■ SOURCE INFORMATION
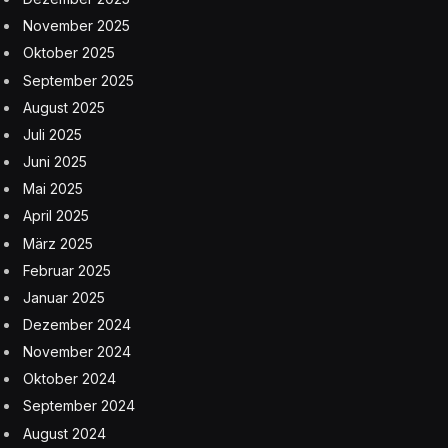
November 2025
Oktober 2025
September 2025
August 2025
Juli 2025
Juni 2025
Mai 2025
April 2025
März 2025
Februar 2025
Januar 2025
Dezember 2024
November 2024
Oktober 2024
September 2024
August 2024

■ WHAT YOU ARE ASKED TO DO
Rewrite the listing with every "Oktober" replaced by "October" and everything else unchanged. Leave out the pictures.

■ ANSWER
November 2025
October 2025
September 2025
August 2025
Juli 2025
Juni 2025
Mai 2025
April 2025
März 2025
Februar 2025
Januar 2025
Dezember 2024
November 2024
October 2024
September 2024
August 2024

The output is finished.